**What you are asked to do**. Filter the listing and keep only the lines with the word "PerfectView".

**Data to use**.
★ ★ ★ ★
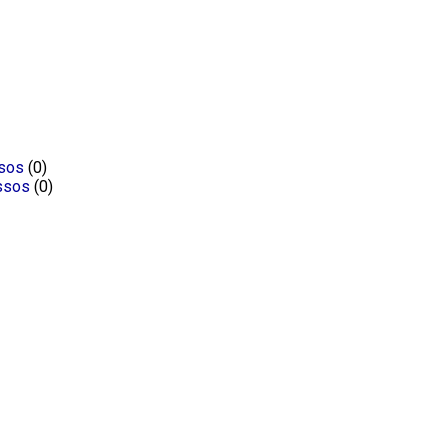
ssos
(0)
ssos
(0)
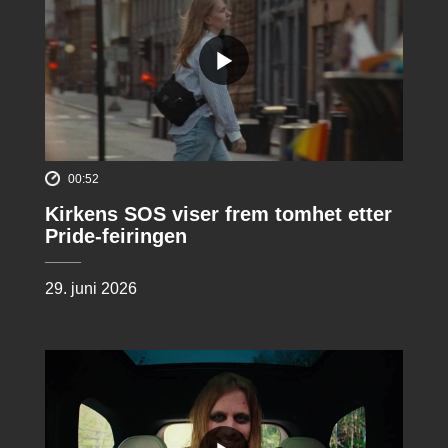
00:52
Kirkens SOS viser frem tomhet etter
Pride-feiringen
29. juni 2026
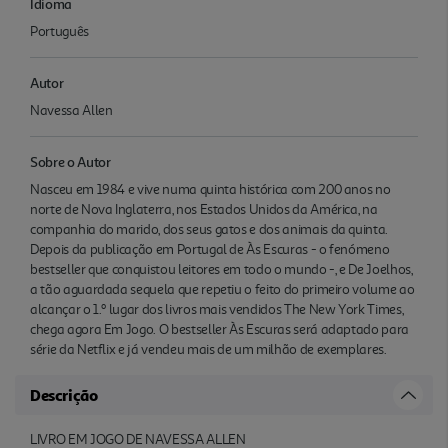
Idioma
Português
Autor
Navessa Allen
Sobre o Autor
Nasceu em 1984 e vive numa quinta histórica com 200 anos no
norte de Nova Inglaterra, nos Estados Unidos da América, na
companhia do marido, dos seus gatos e dos animais da quinta.
Depois da publicação em Portugal de Às Escuras - o fenómeno
bestseller que conquistou leitores em todo o mundo -, e De Joelhos,
a tão aguardada sequela que repetiu o feito do primeiro volume ao
alcançar o 1.º lugar dos livros mais vendidos The New York Times,
chega agora Em Jogo. O bestseller Às Escuras será adaptado para
série da Netflix e já vendeu mais de um milhão de exemplares.
Descrição
LIVRO EM JOGO DE NAVESSA ALLEN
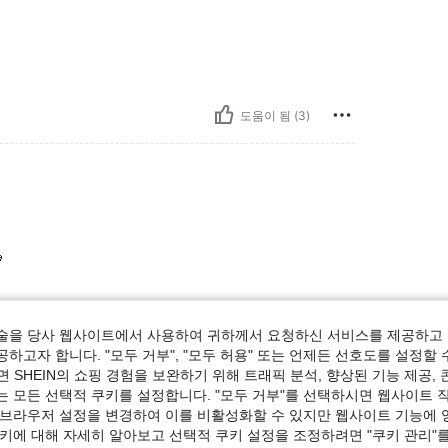
도움이 됨 (3)

술을 당사 웹사이트에서 사용하여 귀하께서 요청하신 서비스를 제공하고 
하고자 합니다. "모두 거부", "모두 허용" 또는 언제든 선호도를 설정할 
 SHEIN의 쇼핑 경험을 보완하기 위해 트래픽 분석, 향상된 기능 제공, 
는 모든 선택적 쿠키를 설정합니다. "모두 거부"를 선택하시면 웹사이트 
도움이 됨 (0)
 브라우저 설정을 변경하여 이를 비활성화할 수 있지만 웹사이트 기능에 
쿠키에 대해 자세히 알아보고 선택적 쿠키 설정을 조정하려면 "쿠키 관리"를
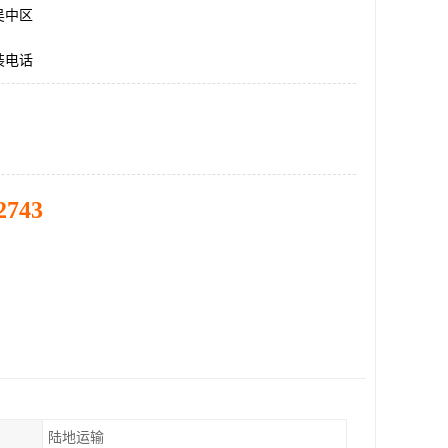
吴中区
装电话
2743
陆地运输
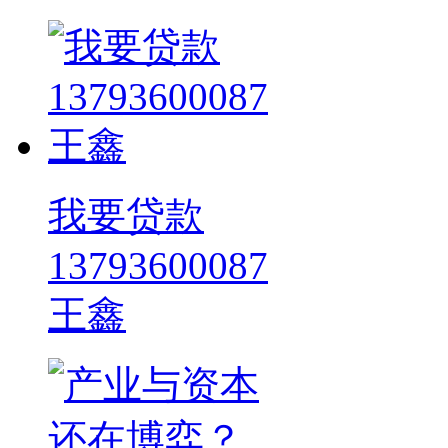
我要贷款
13793600087
王鑫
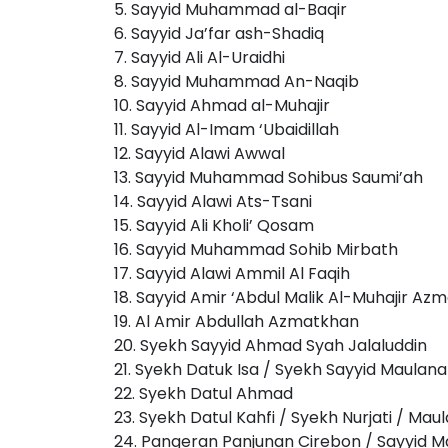
5. Sayyid Muhammad al-Baqir
6. Sayyid Ja’far ash-Shadiq
7. Sayyid Ali Al-Uraidhi
8. Sayyid Muhammad An-Naqib
10. Sayyid Ahmad al-Muhajir
11. Sayyid Al-Imam ‘Ubaidillah
12. Sayyid Alawi Awwal
13. Sayyid Muhammad Sohibus Saumi’ah
14. Sayyid Alawi Ats-Tsani
15. Sayyid Ali Kholi’ Qosam
16. Sayyid Muhammad Sohib Mirbath
17. Sayyid Alawi Ammil Al Faqih
18. Sayyid Amir ‘Abdul Malik Al-Muhajir Az
19. Al Amir Abdullah Azmatkhan
20. Syekh Sayyid Ahmad Syah Jalaluddin
21. Syekh Datuk Isa / Syekh Sayyid Maulan
22. Syekh Datul Ahmad
23. Syekh Datul Kahfi / Syekh Nurjati / Mau
24. Pangeran Panjunan Cirebon / Sayyid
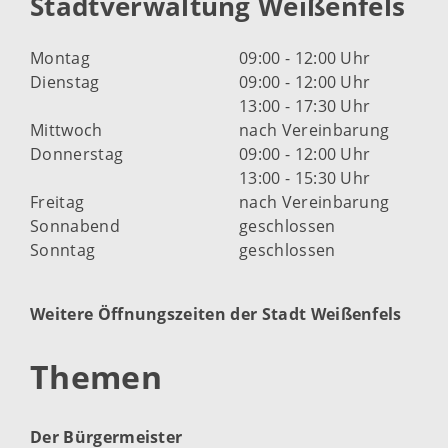
Stadtverwaltung Weißenfels
Montag
09:00 - 12:00 Uhr
Dienstag
09:00 - 12:00 Uhr
13:00 - 17:30 Uhr
Mittwoch
nach Vereinbarung
Donnerstag
09:00 - 12:00 Uhr
13:00 - 15:30 Uhr
Freitag
nach Vereinbarung
Sonnabend
geschlossen
Sonntag
geschlossen
Weitere Öffnungszeiten der Stadt Weißenfels
Themen
Der Bürgermeister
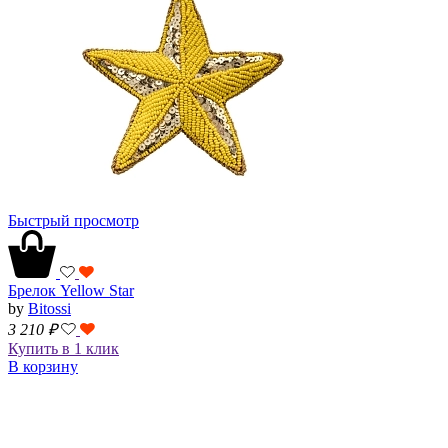
Быстрый просмотр
Брелок Yellow Star
by
Bitossi
3 210
₽
Купить в 1 клик
В корзину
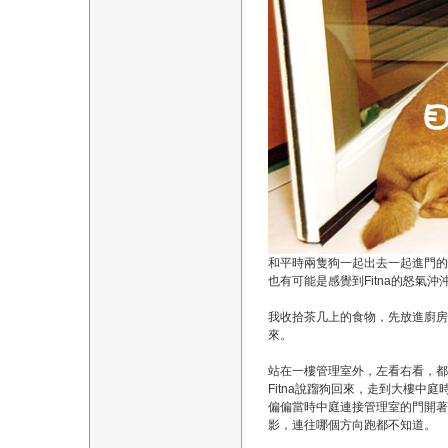
和平時兩隻狗一起出去一起進門的
也有可能是感覺到Fitna的怒氣沖
我收拾茶几上的食物，先放進廚房
來。
站在一樓管理室外，左看右看，都
Fitna說蹓狗回來，走到大樓
偏偏當時中庭連接管理室的門開著
影，連往哪個方向跑都不知道。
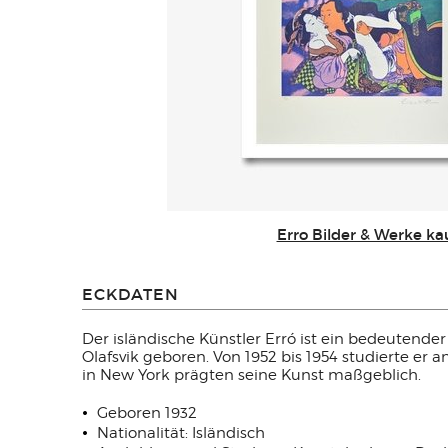
Erro Bilder & Werke ka
ECKDATEN
Der islän­di­sche Künst­ler Erró ist ein bedeute
Olafsvik geboren. Von 1952 bis 1954 studierte er 
in New York prägten seine Kunst maßgeblich.
Geboren 1932
Nationalität: Isländisch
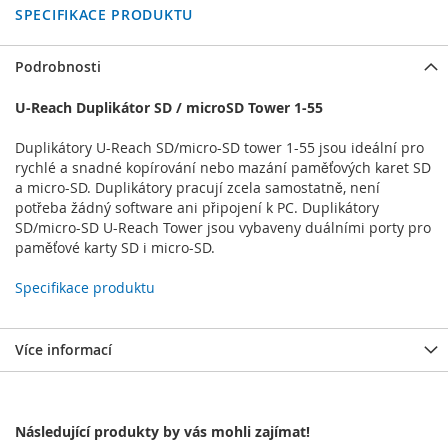
SPECIFIKACE PRODUKTU
Podrobnosti
U-Reach Duplikátor SD / microSD Tower 1-55
Duplikátory U-Reach SD/micro-SD tower 1-55 jsou ideální pro
rychlé a snadné kopírování nebo mazání paměťových karet SD
a micro-SD. Duplikátory pracují zcela samostatně, není
potřeba žádný software ani připojení k PC. Duplikátory
SD/micro-SD U-Reach Tower jsou vybaveny duálními porty pro
paměťové karty SD i micro-SD.
Specifikace produktu
Více informací
Následující produkty by vás mohli zajímat!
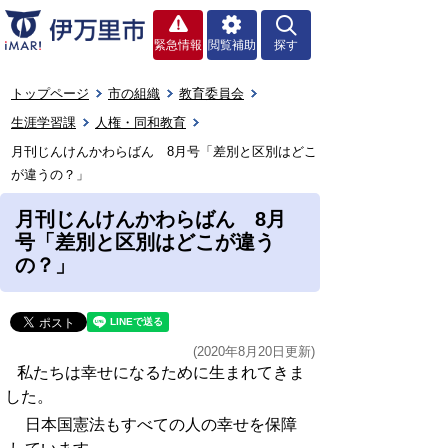
緊急情報
閲覧補助
探す
トップページ
市の組織
教育委員会
生涯学習課
人権・同和教育
月刊じんけんかわらばん 8月号「差別と区別はどこ
が違うの？」
月刊じんけんかわらばん 8月
号「差別と区別はどこが違う
の？」
(2020年8月20日更新)
私たちは幸せになるために生まれてきま
した。
日本国憲法もすべての人の幸せを保障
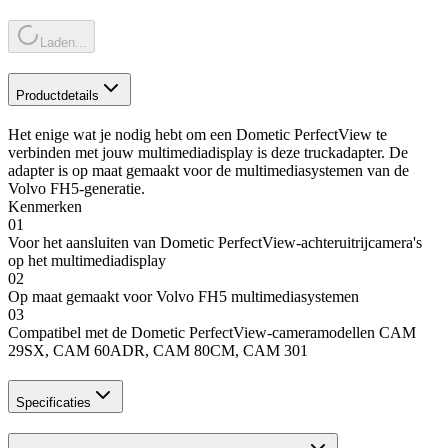
Laden...
Productdetails
Het enige wat je nodig hebt om een Dometic PerfectView te
verbinden met jouw multimediadisplay is deze truckadapter. De
adapter is op maat gemaakt voor de multimediasystemen van de
Volvo FH5-generatie.
Kenmerken
01
Voor het aansluiten van Dometic PerfectView-achteruitrijcamera's
op het multimediadisplay
02
Op maat gemaakt voor Volvo FH5 multimediasystemen
03
Compatibel met de Dometic PerfectView-cameramodellen CAM
29SX, CAM 60ADR, CAM 80CM, CAM 301
Specificaties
★ ★ ★ ★
**Exercise answer**.
Het enige wat je nodig hebt om een Dometic PerfectView te
Voor het aansluiten van Dometic PerfectView-achteruitrijcamera's
Compatibel met de Dometic PerfectView-cameramodellen CAM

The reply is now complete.